Monday, September 30, 2013

Week 5: My own narrative

Every girl likes to get a little attention from men, even when she is in a relationship. Usually it is harmless enough, a little flirting here or there, and the girl comes out of it with a higher self esteem. For me, I suck at reading between the lines. I am a sarcastic person by nature, and I usually rub people the wrong way. Sarcasm is also my go-to when I have no idea what to say. Like if some guy says,
"Hey baby you look nice tonight!" and he gives me the bottom to top look over, as disgusted and repulsed as I am, I usually say "O thaaaaaanks...I'm suuuure I look good",making it obvious that I do not agree and I quickly run away.

The real problem I have with flirting is when it is someone that you know and you see on a daily basis. I may initiate the conversation with some sarcasm, not trying to flirt, and before I know it the guy is hitting on me. I usually run away as fast as I can.For the simple reason that I am in a relationship and don't need to lead anyone on or give them the wrong idea.

The other day at work I was having a conversation with some co-workers and the football game was on behind them. I began to act out the football game just to garnish some laughs. Since I was wearing the Tom Brady jersey, I felt like it was apropos. This prompted my coworker to say,

"You make that jersey look good" with a seductive smile.

Even though I could not see my face, I am sure it turned red and a flicker of panic went through my eyes. I quickly recovered and went to my go-to.

"O I'm sure I look goood.."
I half turned to walk away before the conversation got more awkward, only to hear
"No i'm serious it looks really good, and that skirt looks good on you too"

# # #

> **TASKS TO COMPLETE**
#1 In the blog post about unwanted flirting, which jersey was the writer wearing at work?
#2 Copy out the blog post about unwanted flirting word for word, everything from "Monday, September 30, 2013" down to "quickly run away.".
#3 Continue the blog post about unwanted flirting, starting right after its final line.

> **DATA UNDER STUDY**
# # #

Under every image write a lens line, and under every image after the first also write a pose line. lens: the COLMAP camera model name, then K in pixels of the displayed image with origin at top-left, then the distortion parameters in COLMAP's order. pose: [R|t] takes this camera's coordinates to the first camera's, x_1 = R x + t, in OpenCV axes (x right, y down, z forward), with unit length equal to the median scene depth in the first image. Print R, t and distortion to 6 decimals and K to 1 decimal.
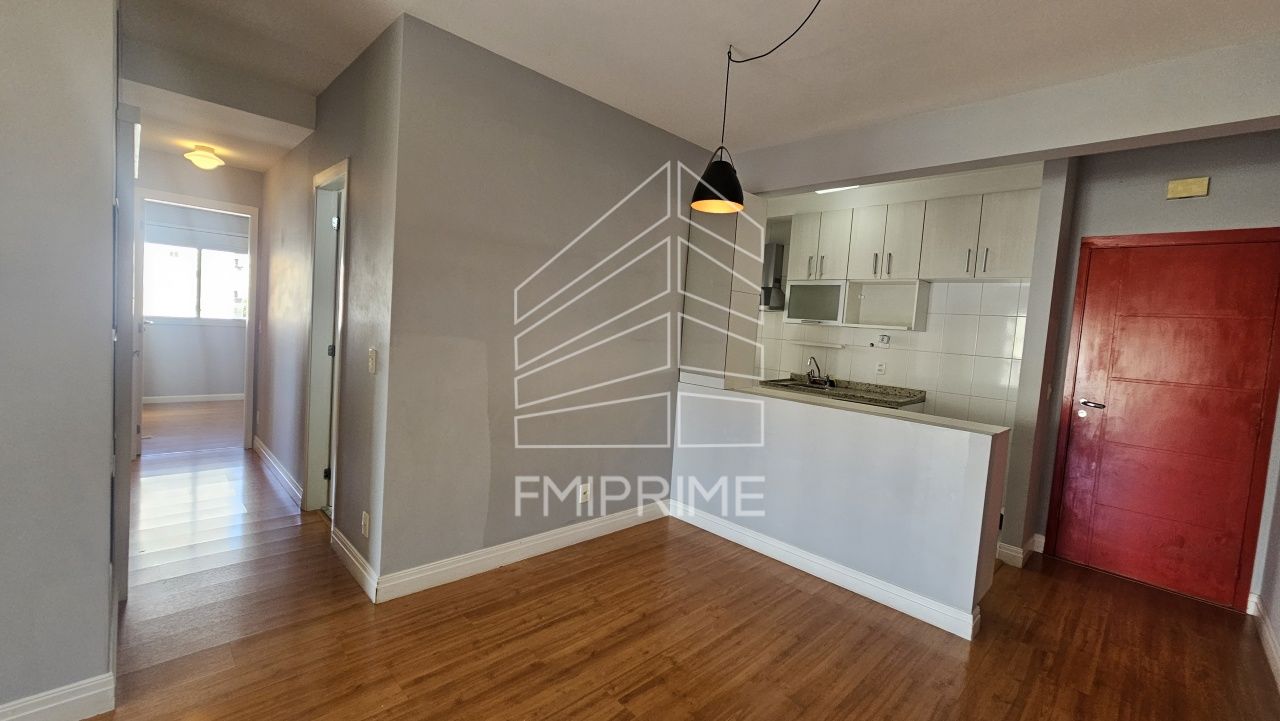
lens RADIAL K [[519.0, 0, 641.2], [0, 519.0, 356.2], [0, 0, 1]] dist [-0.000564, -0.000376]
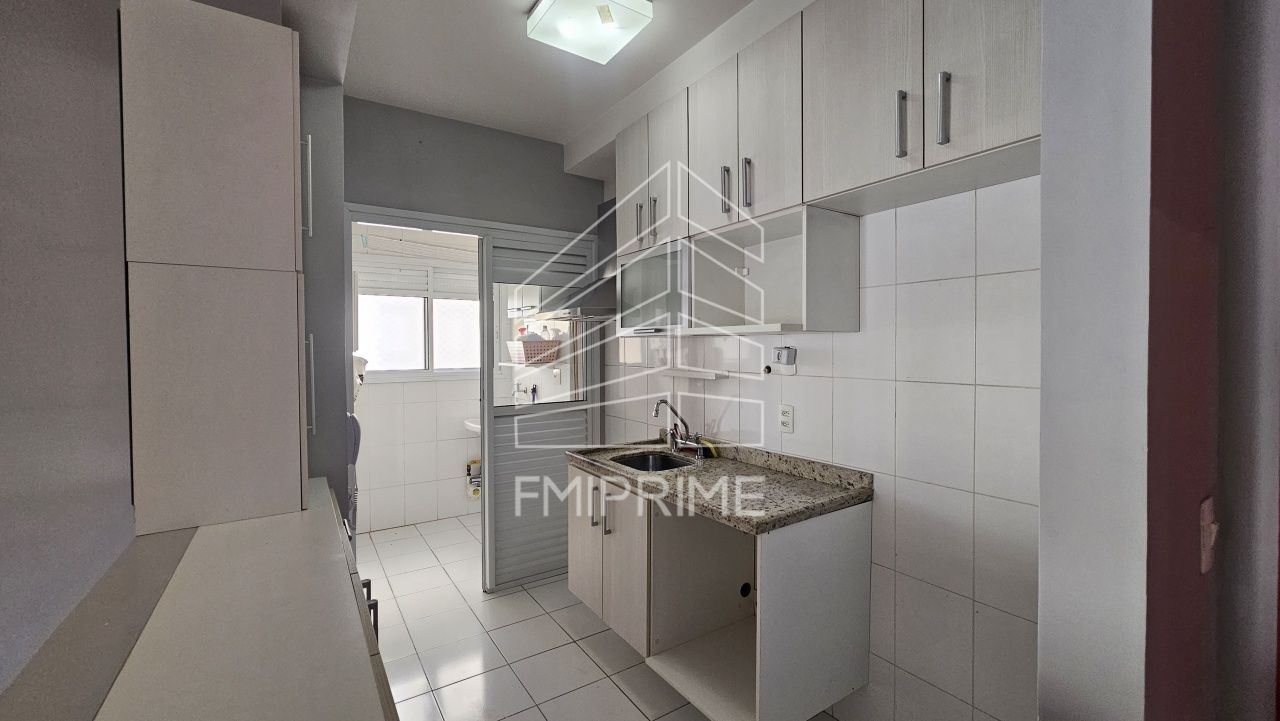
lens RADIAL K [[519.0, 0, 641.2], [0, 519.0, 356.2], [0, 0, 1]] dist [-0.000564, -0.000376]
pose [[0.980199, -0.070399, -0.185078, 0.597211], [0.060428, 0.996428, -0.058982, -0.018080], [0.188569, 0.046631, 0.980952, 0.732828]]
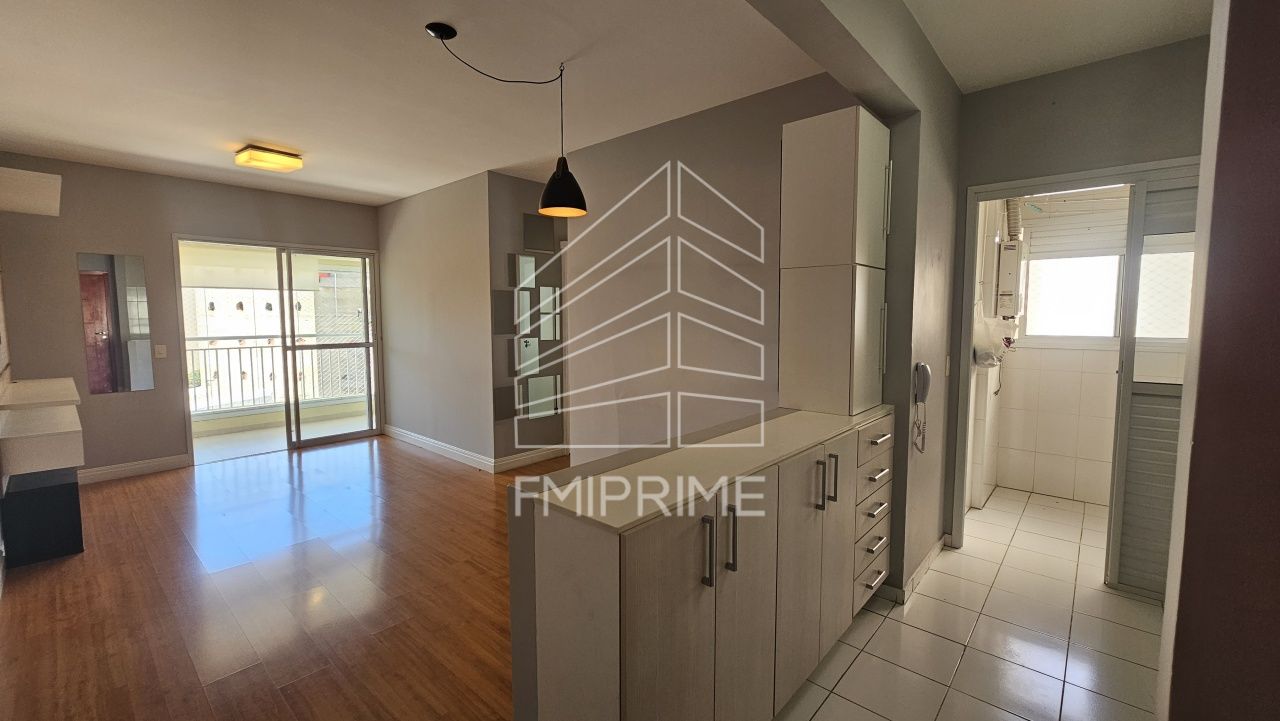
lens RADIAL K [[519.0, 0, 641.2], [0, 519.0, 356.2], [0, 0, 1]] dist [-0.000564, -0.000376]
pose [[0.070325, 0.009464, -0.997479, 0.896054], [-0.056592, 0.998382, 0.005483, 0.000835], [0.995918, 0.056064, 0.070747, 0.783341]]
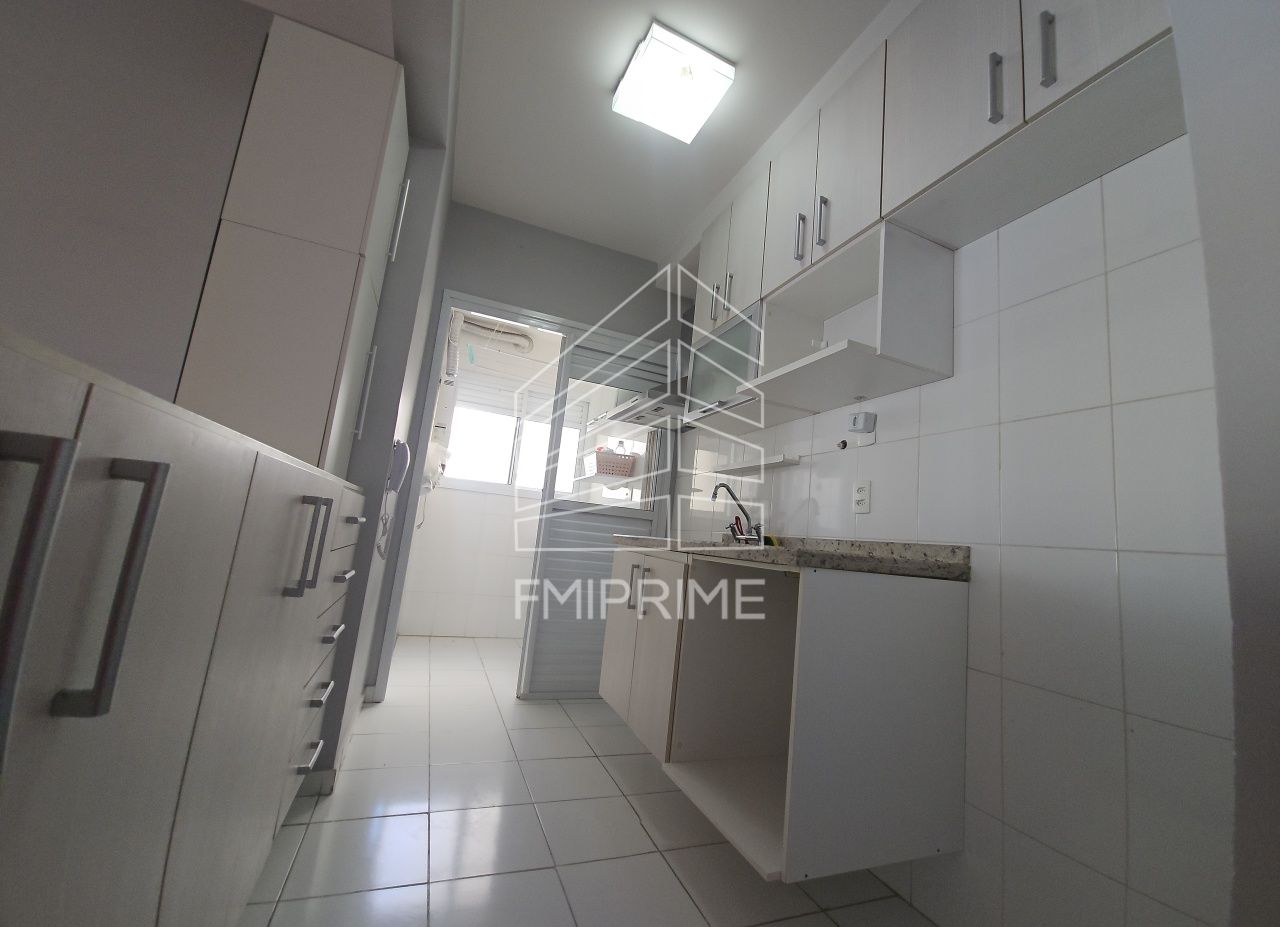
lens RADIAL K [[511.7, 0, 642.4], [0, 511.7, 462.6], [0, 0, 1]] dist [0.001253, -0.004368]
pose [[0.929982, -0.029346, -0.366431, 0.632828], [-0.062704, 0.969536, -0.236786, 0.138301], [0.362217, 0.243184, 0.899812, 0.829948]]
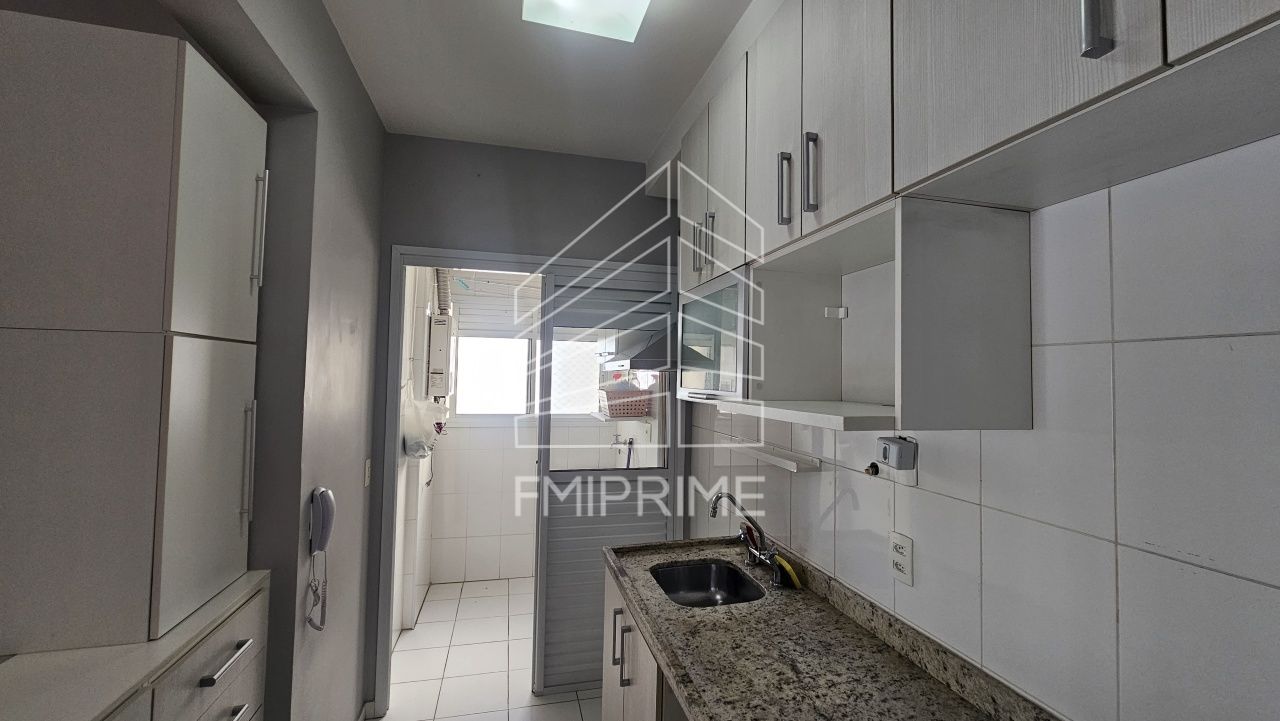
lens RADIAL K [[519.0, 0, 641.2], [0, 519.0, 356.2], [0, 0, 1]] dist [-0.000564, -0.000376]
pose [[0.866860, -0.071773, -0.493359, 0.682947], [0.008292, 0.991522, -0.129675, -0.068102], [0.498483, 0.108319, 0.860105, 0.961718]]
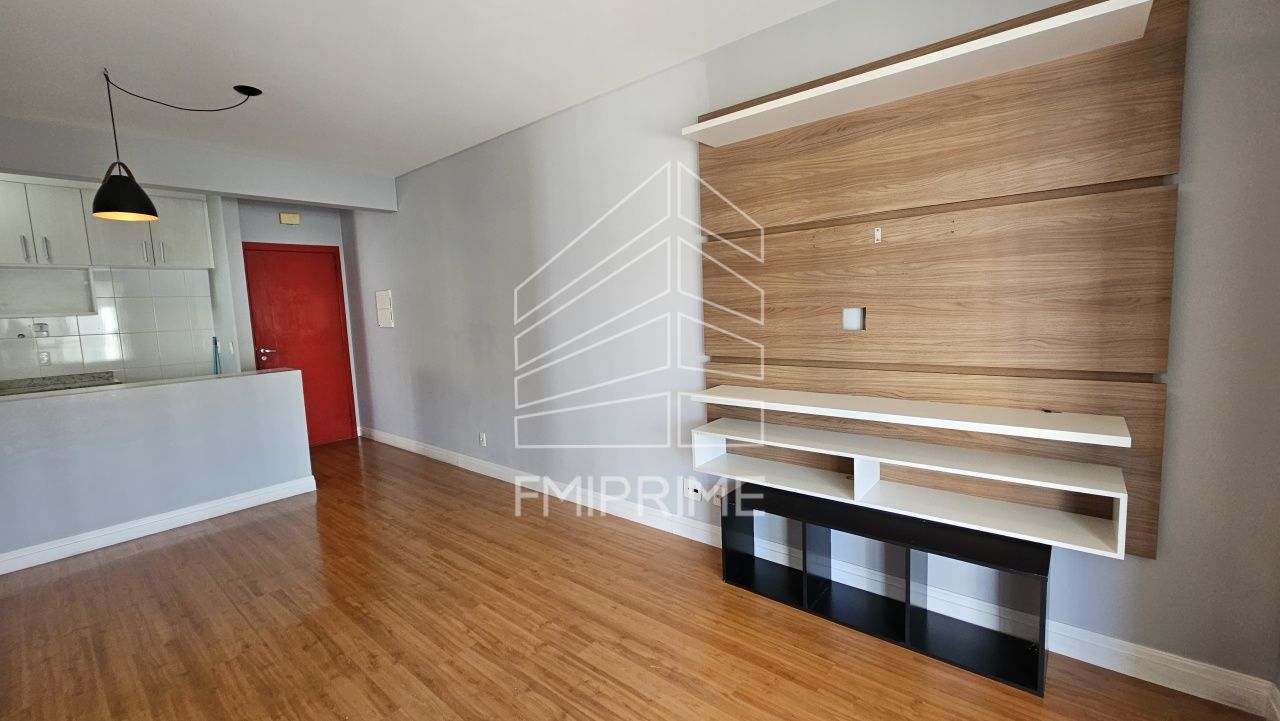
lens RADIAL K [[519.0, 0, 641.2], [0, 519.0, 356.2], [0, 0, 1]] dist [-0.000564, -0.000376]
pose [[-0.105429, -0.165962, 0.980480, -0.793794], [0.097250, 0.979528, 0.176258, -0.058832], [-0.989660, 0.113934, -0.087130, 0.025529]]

# # #

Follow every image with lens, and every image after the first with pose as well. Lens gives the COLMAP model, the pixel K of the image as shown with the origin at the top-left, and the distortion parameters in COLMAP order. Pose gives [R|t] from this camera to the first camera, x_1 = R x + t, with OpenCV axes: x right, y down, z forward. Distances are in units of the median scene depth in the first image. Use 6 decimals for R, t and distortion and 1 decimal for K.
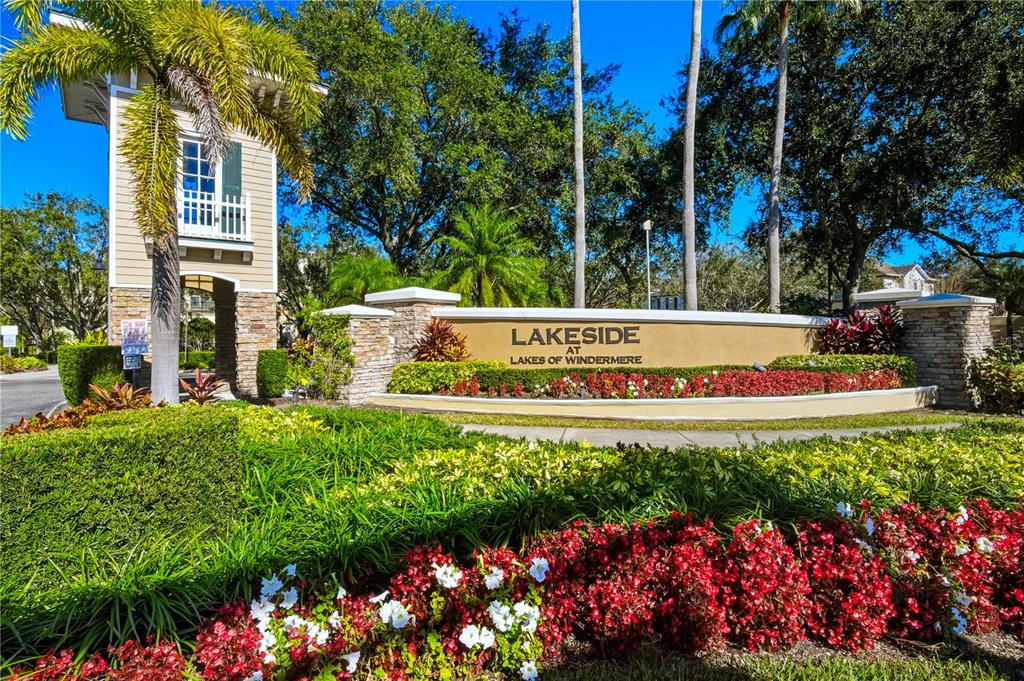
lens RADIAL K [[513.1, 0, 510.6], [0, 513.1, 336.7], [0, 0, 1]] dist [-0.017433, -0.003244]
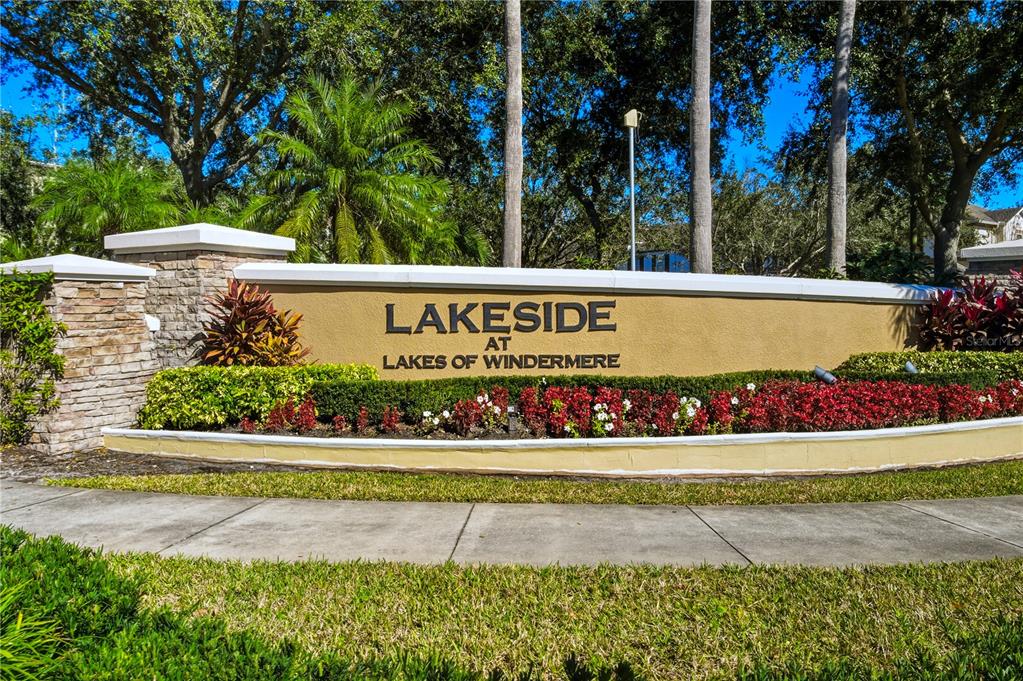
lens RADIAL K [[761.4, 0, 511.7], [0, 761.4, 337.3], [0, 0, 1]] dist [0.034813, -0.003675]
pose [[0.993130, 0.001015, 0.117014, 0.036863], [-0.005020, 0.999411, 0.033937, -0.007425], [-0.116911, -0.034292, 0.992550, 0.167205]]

# # #

> **TASK-BY-TASK OUTPUTS**
#1 A Tom Brady jersey.

#2
Monday, September 30, 2013

Week 5: My own narrative

Every girl likes to get a little attention from men, even when she is in a relationship. Usually it is harmless enough, a little flirting here or there, and the girl comes out of it with a higher self esteem. For me, I suck at reading between the lines. I am a sarcastic person by nature, and I usually rub people the wrong way. Sarcasm is also my go-to when I have no idea what to say. Like if some guy says,
"Hey baby you look nice tonight!" and he gives me the bottom to top look over, as disgusted and repulsed as I am, I usually say "O thaaaaaanks...I'm suuuure I look good",making it obvious that I do not agree and I quickly run away.

#3
I threw him a smile and red faced, I practically ran to the service bar to hide. Looking back, I have come up with many witty things I could have said and I keep rehashing the conversation in my head. Why? I don't know. I like the attention, and like to be told I am good looking, but now I am not really sure what to say when I see this person again. Since I am so bad at taking a compliment I probably make people think that I think I am dowdy and plain by acting like I never believe them. Perhaps my go-to should just be a simple "thanks" and a smile, and I will cross my fingers behind my back that the conversation ends there.

1 comment:

  1. Almost! You've set up a problem--the flirting problem--and then give us a nice example, but the narrative ends with a belly flop, with you running and hiding.

    Well, ok, I understand that's what actually happened, and I don't want you to write fiction. But it's not fiction to tell us some of those witty things you mention in the last graf or how the scenarios play out when you rehash the conversation. Something along those lines might have made a stronger close.